**Written task**
Find every line that contains the word "Given", matching case exactly, and copy each of those lines in full.
★ ★ ★
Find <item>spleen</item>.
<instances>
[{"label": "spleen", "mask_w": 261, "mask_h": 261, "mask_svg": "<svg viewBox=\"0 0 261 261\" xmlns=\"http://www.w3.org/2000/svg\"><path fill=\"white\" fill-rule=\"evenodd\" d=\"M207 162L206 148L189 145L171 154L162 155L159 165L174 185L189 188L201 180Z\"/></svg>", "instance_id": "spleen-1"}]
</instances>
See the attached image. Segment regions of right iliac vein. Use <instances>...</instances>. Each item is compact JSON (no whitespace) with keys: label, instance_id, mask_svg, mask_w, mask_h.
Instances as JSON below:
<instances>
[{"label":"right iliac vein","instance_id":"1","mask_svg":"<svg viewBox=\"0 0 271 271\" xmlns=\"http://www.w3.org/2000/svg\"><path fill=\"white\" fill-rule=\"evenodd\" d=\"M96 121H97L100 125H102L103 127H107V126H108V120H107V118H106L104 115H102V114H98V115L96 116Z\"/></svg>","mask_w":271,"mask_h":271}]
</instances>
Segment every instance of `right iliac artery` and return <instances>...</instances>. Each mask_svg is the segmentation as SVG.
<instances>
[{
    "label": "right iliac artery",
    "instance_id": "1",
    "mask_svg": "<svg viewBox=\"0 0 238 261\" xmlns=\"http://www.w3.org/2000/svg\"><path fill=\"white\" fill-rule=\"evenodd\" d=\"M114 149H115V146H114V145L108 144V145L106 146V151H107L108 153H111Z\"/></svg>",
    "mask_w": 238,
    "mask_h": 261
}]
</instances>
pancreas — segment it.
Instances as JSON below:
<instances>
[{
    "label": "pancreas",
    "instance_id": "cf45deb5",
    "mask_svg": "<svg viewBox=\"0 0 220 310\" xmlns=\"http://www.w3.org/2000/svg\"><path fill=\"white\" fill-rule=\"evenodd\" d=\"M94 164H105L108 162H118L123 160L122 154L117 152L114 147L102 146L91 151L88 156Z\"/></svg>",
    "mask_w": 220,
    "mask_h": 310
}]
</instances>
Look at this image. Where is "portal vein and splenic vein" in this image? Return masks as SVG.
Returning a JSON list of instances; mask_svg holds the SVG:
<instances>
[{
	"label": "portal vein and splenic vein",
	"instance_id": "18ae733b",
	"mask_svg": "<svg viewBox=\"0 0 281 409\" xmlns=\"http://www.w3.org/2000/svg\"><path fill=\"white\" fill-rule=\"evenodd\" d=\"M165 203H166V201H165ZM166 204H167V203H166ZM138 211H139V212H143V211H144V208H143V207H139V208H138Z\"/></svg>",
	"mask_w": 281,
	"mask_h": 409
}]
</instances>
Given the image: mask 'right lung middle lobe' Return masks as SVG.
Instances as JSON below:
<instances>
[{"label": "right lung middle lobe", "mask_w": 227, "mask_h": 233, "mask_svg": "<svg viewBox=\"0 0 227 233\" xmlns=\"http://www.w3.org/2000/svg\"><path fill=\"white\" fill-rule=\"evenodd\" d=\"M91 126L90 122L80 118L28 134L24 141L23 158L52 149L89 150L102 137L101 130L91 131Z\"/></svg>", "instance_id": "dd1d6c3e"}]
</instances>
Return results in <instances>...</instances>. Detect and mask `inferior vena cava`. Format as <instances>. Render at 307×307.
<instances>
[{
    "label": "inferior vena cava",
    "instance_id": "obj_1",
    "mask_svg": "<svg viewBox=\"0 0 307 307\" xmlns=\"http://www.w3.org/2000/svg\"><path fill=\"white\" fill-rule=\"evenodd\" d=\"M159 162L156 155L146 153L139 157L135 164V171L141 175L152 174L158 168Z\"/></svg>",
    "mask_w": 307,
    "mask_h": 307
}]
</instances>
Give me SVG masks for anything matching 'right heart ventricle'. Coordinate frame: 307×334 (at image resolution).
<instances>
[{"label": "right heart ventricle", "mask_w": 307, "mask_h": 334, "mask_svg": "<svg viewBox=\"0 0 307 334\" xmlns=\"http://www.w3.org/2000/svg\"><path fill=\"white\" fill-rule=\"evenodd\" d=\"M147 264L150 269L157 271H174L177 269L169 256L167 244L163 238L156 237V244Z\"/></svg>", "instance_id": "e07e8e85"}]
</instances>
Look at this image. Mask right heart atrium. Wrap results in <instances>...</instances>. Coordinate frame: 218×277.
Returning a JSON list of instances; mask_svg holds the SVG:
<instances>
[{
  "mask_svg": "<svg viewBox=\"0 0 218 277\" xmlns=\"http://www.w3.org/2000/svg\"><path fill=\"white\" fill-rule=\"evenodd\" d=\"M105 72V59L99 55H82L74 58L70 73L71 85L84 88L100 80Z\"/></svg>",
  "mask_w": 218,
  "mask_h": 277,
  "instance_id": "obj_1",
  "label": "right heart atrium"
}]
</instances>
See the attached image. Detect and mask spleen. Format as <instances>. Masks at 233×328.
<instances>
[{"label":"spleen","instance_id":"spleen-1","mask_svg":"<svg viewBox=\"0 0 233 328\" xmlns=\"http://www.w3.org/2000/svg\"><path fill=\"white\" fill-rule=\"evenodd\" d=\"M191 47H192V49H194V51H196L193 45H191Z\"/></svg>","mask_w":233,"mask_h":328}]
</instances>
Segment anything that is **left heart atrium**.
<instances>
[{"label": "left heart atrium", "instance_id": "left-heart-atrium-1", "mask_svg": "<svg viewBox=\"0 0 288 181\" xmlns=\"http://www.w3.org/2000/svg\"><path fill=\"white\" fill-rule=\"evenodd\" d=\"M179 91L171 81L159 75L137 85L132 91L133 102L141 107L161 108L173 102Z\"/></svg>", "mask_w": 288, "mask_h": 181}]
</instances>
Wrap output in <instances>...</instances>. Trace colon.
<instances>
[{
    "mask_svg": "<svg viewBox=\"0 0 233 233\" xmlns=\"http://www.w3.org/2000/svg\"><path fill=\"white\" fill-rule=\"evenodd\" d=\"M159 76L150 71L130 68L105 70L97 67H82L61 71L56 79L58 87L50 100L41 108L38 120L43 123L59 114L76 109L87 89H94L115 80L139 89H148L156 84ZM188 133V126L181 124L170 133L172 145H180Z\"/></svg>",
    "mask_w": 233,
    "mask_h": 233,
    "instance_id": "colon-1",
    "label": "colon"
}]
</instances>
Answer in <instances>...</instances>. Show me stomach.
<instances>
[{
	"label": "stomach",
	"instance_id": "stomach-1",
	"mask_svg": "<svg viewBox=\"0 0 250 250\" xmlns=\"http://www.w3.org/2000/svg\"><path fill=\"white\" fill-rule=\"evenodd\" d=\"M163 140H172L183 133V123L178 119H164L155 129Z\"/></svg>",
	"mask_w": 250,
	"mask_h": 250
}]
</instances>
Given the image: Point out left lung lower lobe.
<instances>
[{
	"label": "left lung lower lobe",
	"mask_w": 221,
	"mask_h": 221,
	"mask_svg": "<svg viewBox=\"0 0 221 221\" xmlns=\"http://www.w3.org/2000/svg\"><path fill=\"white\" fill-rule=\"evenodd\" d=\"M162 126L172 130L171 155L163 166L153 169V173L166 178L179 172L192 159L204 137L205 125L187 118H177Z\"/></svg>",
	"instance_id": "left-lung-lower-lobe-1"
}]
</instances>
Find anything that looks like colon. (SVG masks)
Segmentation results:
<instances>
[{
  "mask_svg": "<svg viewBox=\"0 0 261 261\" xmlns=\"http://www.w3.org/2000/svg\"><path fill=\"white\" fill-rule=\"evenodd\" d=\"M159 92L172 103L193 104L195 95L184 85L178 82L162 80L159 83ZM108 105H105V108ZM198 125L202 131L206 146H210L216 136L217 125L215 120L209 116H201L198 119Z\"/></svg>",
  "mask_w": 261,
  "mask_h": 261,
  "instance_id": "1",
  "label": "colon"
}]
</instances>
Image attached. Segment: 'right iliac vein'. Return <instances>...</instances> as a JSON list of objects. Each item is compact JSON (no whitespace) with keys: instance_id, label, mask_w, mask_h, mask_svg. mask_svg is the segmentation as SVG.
★ ★ ★
**Result below**
Given the image: mask 'right lung middle lobe' Return masks as SVG.
Given the image: Point out left lung lower lobe.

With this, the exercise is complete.